To sum up, I suggest using this as part of our winning definition and introducing a parameter corresponding to the number of random positions. The first 8 bits of the challenge give us Position 1, the second 8 bits give us Position 2, and so on. Do we need to modify our difficulty adjustment for the solution range? I don’t think so.

For 2, indeed I assumed that 0 and 1 bits of the chunks are equally likely. Even without compression, we should assume that averaging on records, the chunks bits are equally likely. Otherwise a farmer may decide to discard that record. So to be on the safe side, I suggest the j-th bit is taken from (chunk \ XOR \ challenge) as well.

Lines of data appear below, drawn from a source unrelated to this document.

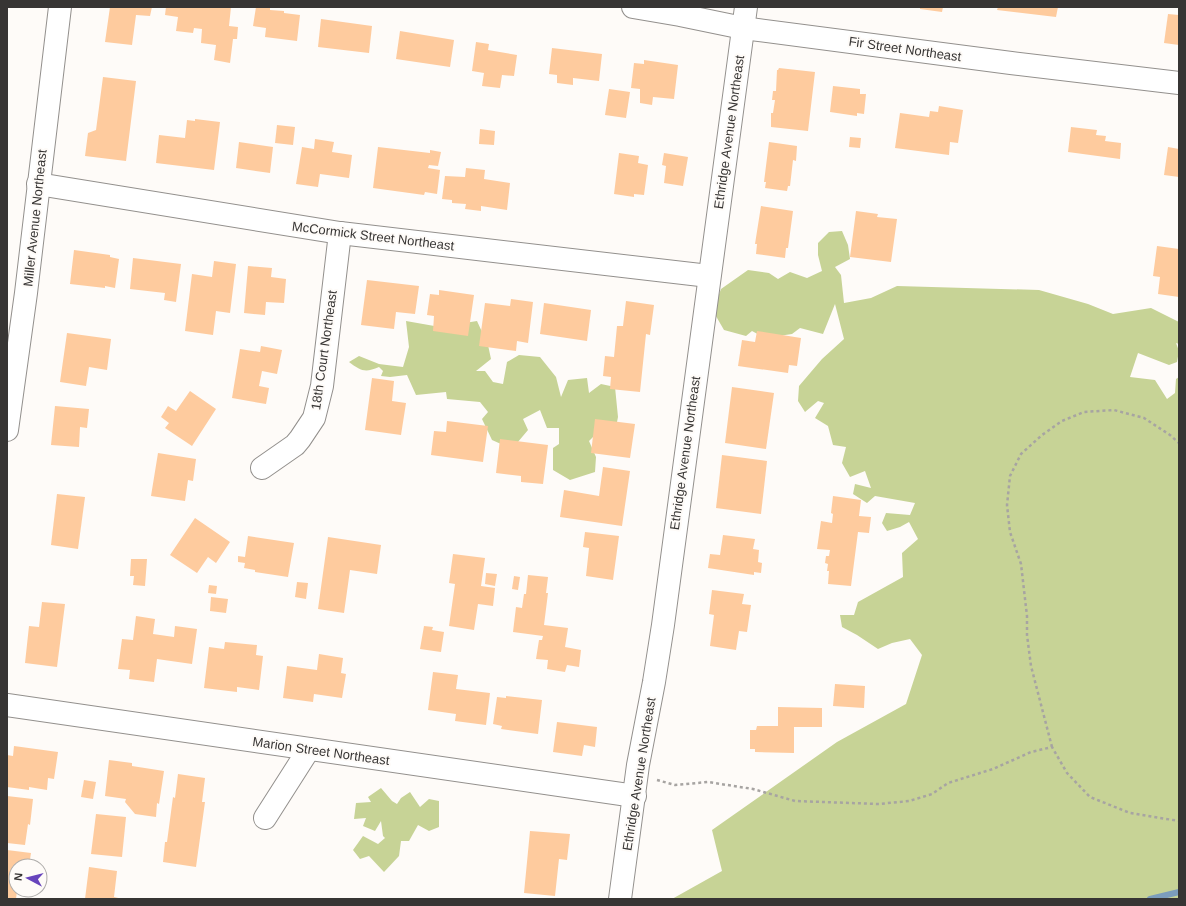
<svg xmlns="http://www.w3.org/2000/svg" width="1186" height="906" font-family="Helvetica,sans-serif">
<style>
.forest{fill:#c7d396}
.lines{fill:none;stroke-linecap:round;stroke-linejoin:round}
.stream{stroke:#7c9dbc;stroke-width:6}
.building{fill:#fecb9e}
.minor-casing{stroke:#93908d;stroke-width:24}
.path{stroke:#a7a4a2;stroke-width:2.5;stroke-dasharray:3 3;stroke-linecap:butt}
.minor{stroke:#fff;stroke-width:22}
.labels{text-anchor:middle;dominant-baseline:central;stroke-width:4;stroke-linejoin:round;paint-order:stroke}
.street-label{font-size:13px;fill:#373534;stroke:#fefbf8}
</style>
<rect width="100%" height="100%" fill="#fefbf8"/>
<g class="forest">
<path d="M842,231L848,245L850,259L835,267L841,275L844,303L871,298L897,286L1039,290L1088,304L1113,314L1151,308L1179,322V344L1176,343L1179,351L1177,362L1169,365L1138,353L1130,377L1155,380L1167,399L1175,393L1176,379L1179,377V899H672L722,871L712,830L837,742L906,704L922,655L910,639L892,643L878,649L857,635L842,627L840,615H854L858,602L903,577L902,553L918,539L909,522L900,527L887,531L882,523L886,513L910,515L915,503L875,496L867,503L853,494L855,484L871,488L865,471L850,477L842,463L846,447L833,445L828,426L815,418L824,403L818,401L805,412L798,401L799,386L822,359L844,339L835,304L823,334L800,328L792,334L765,338L752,331L746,336L724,330L713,311L721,289L748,270L769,273L778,279L790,272L807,278L822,271L818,255V243L829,232Z"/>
<path d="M406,321L440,327L477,321L488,345L491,359L476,371H485L493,382L503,384L507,362L519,355L540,357L556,377L561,397L568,380L587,378L589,393L601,384L615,387L618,417L616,427L602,428L589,441L596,457L595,472L570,480L553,470V448L559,444V428H547L540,410L523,419L528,430L512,449L492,440L482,419L488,412L480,402L447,399L446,392L416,395L407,375L390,377L381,376L383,371L379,367C365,373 361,371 349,362L359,356L379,364L403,367L409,347Z"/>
<path d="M381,788L392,801L397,804L401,798L410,792L420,807L429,799L439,801V827L429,831L418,825L409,841H401L399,856L384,872L369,856L360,859L353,850L363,836L378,844L385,838L383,836L381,821L375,831L363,826L366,818L354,819L356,803L371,802L368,797Z"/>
</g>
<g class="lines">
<path class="stream" d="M1150,899L1179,892"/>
</g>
<g class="building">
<path d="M110,7H152L150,16L136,15L132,45L105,42Z"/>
<path d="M166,7H231L229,26L238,27L237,39H233L230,63L214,60L216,45L201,43L202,29L194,28L193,33L176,31L178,17L165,15Z"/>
<path d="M256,7H270V10L284,11V13L300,15L297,41L265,37L266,28L253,26Z"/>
<path d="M920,7H943L942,12L920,9Z"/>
<path d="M998,7H1058L1056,17L997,10Z"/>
<path d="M1168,14L1179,15V45L1164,43Z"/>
<path d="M321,19L372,26L369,53L318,47Z"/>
<path d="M400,31L454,40L450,67L396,59Z"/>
<path d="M476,42L489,44L488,50L517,55L514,76L502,75L500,88L482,86L484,73L472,71Z"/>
<path d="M552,48L602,54L599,81L573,78V85L557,83V75L549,74Z"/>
<path d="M644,60L678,65L674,99L653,97L652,105L640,103V89L631,88L634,63L644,64Z"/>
<path d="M779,68L815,72L808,131L771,127V113H773L775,100H772L773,91H776L777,70H778Z"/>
<path d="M103,77L136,81L126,161L85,156L88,133L96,130Z"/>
<path d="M833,86L860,89V94H866L864,114L857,113V116L830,112Z"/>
<path d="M609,89L630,92L626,118L605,115Z"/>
<path d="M939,106L963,110L958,143L950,142L949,155L895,148L900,113L929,117L930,111L938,112Z"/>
<path d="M195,119L220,122L214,170L156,163L159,135L185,138L187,120L195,121Z"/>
<path d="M277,125L295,127L293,145L275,143Z"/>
<path d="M1071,127L1097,130L1096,135L1106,136L1105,141L1121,143L1120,159L1068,152Z"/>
<path d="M480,129L495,131L494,145L479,144Z"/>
<path d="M850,137L861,138L860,148L849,147Z"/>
<path d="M315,139L334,142L332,152L352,155L349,178L320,174L318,187L296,184L302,147L314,149Z"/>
<path d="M239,142L273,147L270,173L236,168Z"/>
<path d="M769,142L797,146L796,161L793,160L790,186H788L787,191L765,188L766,182H764Z"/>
<path d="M378,147L430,153V150L441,152L438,166L429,165L428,168L440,170L437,194L425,192L424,195L373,188Z"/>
<path d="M1168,147L1179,149V177L1164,175Z"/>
<path d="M619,153L639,156L638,163L648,165L644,195L634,194V197L614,194Z"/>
<path d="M664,153L688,157L683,186L664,183L666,166L662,165Z"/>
<path d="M466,168L485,170L484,179L510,183L507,210L481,206V211L465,209L466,204L452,203V200L442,199L445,176L465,177Z"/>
<path d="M761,206L793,211L788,248H786L785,258L756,254L757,244H755Z"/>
<path d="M856,211L878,214L877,217L897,219L891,262L850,257Z"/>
<path d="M1157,246L1179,249V297L1158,294L1160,277L1153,276Z"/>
<path d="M74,250L110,255V257L119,259L115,288L105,286V288L70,284Z"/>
<path d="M133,258L181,264L176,302L164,300L165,293L130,289Z"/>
<path d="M214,261L236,264L230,313L216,311L213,335L185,331L192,274L212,277Z"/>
<path d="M248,266L272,268L271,277L286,279L284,303L266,302L265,315L244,313Z"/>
<path d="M367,280L419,286L415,314L396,312L394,329L361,325Z"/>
<path d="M439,290L474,295L468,336L433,331L434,316L427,315L430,294L439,295Z"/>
<path d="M511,299L533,302L528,343L517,341L516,351L479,346L485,303L510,306Z"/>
<path d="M626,301L654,305L650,335L646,334L640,392L610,389L611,377L603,376L605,356L614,357L617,326H623Z"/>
<path d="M544,303L591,310L587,341L540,334Z"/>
<path d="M757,331L801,338L797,366L789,365L788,373L738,366L742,340L755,342Z"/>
<path d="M67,333L111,339L107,370L89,367L86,386L60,382Z"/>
<path d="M261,346L282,350L277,374L262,371L259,386L269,388L266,404L232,398L240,349L260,352Z"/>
<path d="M372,378L394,381L392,401L406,403L401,435L365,430Z"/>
<path d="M732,387L774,393L766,449L725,443Z"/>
<path d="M190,391L216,409L192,446L165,428L169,423L161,417L168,406L176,411Z"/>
<path d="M55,406L89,409L87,428L80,427L79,447L51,445Z"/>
<path d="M595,419L635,424L630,458L591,453Z"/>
<path d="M447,421L488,426L483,462L431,455L434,431L446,432Z"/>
<path d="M500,439L548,445L543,484L521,482V476L496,473Z"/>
<path d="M158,453L196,459L193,481L188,480L185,501L151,496Z"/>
<path d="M722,455L767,461L761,514L716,508Z"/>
<path d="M603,467L630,471L622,526L560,517L564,490L599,496Z"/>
<path d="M57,494L85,497L78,549L51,545Z"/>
<path d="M833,496L861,500L859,516L871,517L869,533L858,532L851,586L828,584L829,571H827L828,564L825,563L826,556H829L830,550L817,549L821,521L832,523L833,514L831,513Z"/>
<path d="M195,518L230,542L216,563L208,557L197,573L170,555Z"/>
<path d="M585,532L619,536L613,580L586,576L589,548L583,547Z"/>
<path d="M723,535L755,539L753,549L759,550L758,562L762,563L761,573L754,572V575L708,568L710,554L720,555Z"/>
<path d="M248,536L294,543L288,577L255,572V570L244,568L245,563L238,562V556L245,557Z"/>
<path d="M328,537L381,545L377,574L350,570L344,613L318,609Z"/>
<path d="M453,554L485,558L481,586L495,588L493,606L478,604L474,630L449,626L455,584L449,583Z"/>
<path d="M131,559H147L145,586L133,585L134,576H130Z"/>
<path d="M486,573L497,574L495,586L485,584Z"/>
<path d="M528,575L548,577L546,593H548L544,625L568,628L565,647L581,650L579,667L567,665L565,672L547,669L548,660L536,659L539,640H542L543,636L513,632L516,607L522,608L524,594H526Z"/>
<path d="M514,576L520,577L518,590L512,589Z"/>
<path d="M297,582L308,583L306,599L295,597Z"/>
<path d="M209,585L217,586L216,594L208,593Z"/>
<path d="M712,590L744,594L742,604L751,605L747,632L739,631L736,650L710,646L714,615L709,614Z"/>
<path d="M211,597L228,599L226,613L210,611Z"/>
<path d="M42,602L65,604L57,667L25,663L29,626L39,627Z"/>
<path d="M136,616L155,619L153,634L174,637L175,626L197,629L192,664L157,659L154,682L129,679L130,670L118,669L122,639L133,640Z"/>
<path d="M424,626L433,627L432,630L444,632L441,652L420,649Z"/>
<path d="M225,642L257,645L256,655L263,656L259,690L237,687V692L204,688L209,647L224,649Z"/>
<path d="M319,654L343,658L341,673L346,674L342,698L314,694L313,702L283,698L287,666L317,670Z"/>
<path d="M433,672L458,675L456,689L490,693L486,725L455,721L456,714L428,710Z"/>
<path d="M835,684L865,686L864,708L833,706Z"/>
<path d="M506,696L542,700L538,734L501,729L502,726L493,724L497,697L506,698Z"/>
<path d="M778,707L822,708V727H794V753L755,752V749H750V730H756L757,726H778Z"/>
<path d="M557,722L597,727L595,747L584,745L582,756L553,752Z"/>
<path d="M14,746L58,752L54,779L48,778L47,790L29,787V790L7,787V755L13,756Z"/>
<path d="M109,760L132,763V766L164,771L159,804L157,803L156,817L135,814L125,802L126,799L105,796Z"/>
<path d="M178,774L205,778L202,802H205L196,867L163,862L165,842H167L173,797L175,798Z"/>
<path d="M84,780L96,782L93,799L81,797Z"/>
<path d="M7,796L33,799L30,825L28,824L25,845L7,843Z"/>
<path d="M96,814L126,817L122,857L91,854Z"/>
<path d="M530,831L570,834L567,860L559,859L555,896L524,893Z"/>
<path d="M7,850L31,853L29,866H16V890H26L25,892L17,891L16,899H7Z"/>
<path d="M89,867L117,871L114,897L123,899H85Z"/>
</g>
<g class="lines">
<g class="minor-casing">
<g id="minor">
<path d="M633,7L680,15L743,28L1011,63L1179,83"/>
<path d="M38,184L340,233L709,276"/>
<path d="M7,430L26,293L60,7"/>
<path d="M262,468L295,445L300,439L314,418L322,386L340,233"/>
<path d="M7,705L635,796"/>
<path d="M265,818L309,749"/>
<path d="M620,899L638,765L654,682L663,625L746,7"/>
</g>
</g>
<g class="path">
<path d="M1052,747L1031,666L1027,635V616L1021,564L1010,532L1007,505L1010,476L1021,454L1042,435L1062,421L1084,412L1114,410L1144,418L1170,435L1179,443"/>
<path d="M657,780L675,785L708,782L753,789L795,801L879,804L909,801L932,794L948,783L993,769L1031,752L1052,747L1067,773L1090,797L1130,813L1179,821"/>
</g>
<use href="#minor" class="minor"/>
</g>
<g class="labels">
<g class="street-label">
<text transform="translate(905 49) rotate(8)">Fir Street Northeast</text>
<text transform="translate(729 132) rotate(-82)">Ethridge Avenue Northeast</text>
<text transform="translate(35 218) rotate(-84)">Miller Avenue Northeast</text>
<text transform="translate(373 236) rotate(7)">McCormick Street Northeast</text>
<text transform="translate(324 350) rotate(-82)">18th Court Northeast</text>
<text transform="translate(685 453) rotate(-82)">Ethridge Avenue Northeast</text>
<text transform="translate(321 751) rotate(8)">Marion Street Northeast</text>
<text transform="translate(639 774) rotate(-81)">Ethridge Avenue Northeast</text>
</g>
</g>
<rect width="1186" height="906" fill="none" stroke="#373534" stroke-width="16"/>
<g transform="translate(28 878) rotate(277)"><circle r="19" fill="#fefbf8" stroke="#aeacaa"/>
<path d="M0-3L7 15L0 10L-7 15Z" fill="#6744bc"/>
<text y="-6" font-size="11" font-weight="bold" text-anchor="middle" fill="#373534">N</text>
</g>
</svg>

For 3, I was thinking in this direction as well, but I see some obstacles. First, if we don’t mix the 8 bits, then per challenge there are at most 32 (256/8) positions we can choose. As you point out, as the space alleged to the network grows, the number of required positions will grow as well. If more than 32 positions are needed, we may hash the challenge and use that hash output bits in the same manner – this means we only hash once (or a few times in general, if we need more than 64 positions) per challenge, instead of hashing each chunk per challenge.
Additionally, as more and more positions are selected, it may be computationally less efficient to follow this procedure rather than taking a single hash of the chunk (after ‘partial’ filtering). As pointed above, if we don’t hash, then farmers will have an even stronger incentive to discard non-favourable records (even after the work spent on creating the masked records), so I emphasize my suggestion to xor the chunk for the challenge for the purpose of checking the random position bit value.